Set down each line of the listing below exactly as it is written.
Start of Recorded data
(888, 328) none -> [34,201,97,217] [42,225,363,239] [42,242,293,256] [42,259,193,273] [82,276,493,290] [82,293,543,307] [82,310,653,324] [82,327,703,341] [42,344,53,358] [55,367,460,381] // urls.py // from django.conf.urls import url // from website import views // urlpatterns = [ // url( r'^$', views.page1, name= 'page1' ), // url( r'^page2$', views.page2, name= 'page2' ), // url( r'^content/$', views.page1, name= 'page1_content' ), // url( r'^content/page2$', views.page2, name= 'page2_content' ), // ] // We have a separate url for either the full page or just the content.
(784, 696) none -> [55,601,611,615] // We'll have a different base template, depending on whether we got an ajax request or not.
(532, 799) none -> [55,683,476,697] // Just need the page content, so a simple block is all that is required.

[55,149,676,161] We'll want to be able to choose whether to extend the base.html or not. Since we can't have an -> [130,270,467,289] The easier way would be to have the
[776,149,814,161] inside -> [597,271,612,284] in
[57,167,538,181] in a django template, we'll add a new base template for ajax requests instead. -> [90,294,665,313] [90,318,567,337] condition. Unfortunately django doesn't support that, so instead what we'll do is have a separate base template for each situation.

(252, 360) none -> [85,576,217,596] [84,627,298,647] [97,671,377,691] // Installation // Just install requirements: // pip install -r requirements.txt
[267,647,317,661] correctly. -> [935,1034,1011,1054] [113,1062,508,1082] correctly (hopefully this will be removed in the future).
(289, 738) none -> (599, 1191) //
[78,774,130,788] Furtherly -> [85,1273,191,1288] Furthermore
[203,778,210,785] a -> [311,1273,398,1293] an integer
End of Recorded data
— Answer box —
(888, 328) none -> [34,201,97,217] [42,225,363,239] [42,242,293,256] [42,259,193,273] [82,276,493,290] [82,293,543,307] [82,310,653,324] [82,327,703,341] [42,344,53,358] [55,367,460,381] // urls.py // from django.conf.urls import url // from website import views // urlpatterns = [ // url( r'^$', views.page1, name= 'page1' ), // url( r'^page2$', views.page2, name= 'page2' ), // url( r'^content/$', views.page1, name= 'page1_content' ), // url( r'^content/page2$', views.page2, name= 'page2_content' ), // ] // We have a separate url for either the full page or just the content.
(784, 696) none -> [55,601,611,615] // We'll have a different base template, depending on whether we got an ajax request or not.
(532, 799) none -> [55,683,476,697] // Just need the page content, so a simple block is all that is required.

[55,149,676,161] We'll want to be able to choose whether to extend the base.html or not. Since we can't have an -> [130,270,467,289] The easier way would be to have the
[776,149,814,161] inside -> [597,271,612,284] in
[57,167,538,181] in a django template, we'll add a new base template for ajax requests instead. -> [90,294,665,313] [90,318,567,337] condition. Unfortunately django doesn't support that, so instead what we'll do is have a separate base template for each situation.

(252, 360) none -> [85,576,217,596] [84,627,298,647] [97,671,377,691] // Installation // Just install requirements: // pip install -r requirements.txt
[267,647,317,661] correctly. -> [935,1034,1011,1054] [113,1062,508,1082] correctly (hopefully this will be removed in the future).
(289, 738) none -> (599, 1191) //
[78,774,130,788] Furtherly -> [85,1273,191,1288] Furthermore
[203,778,210,785] a -> [311,1273,398,1293] an integer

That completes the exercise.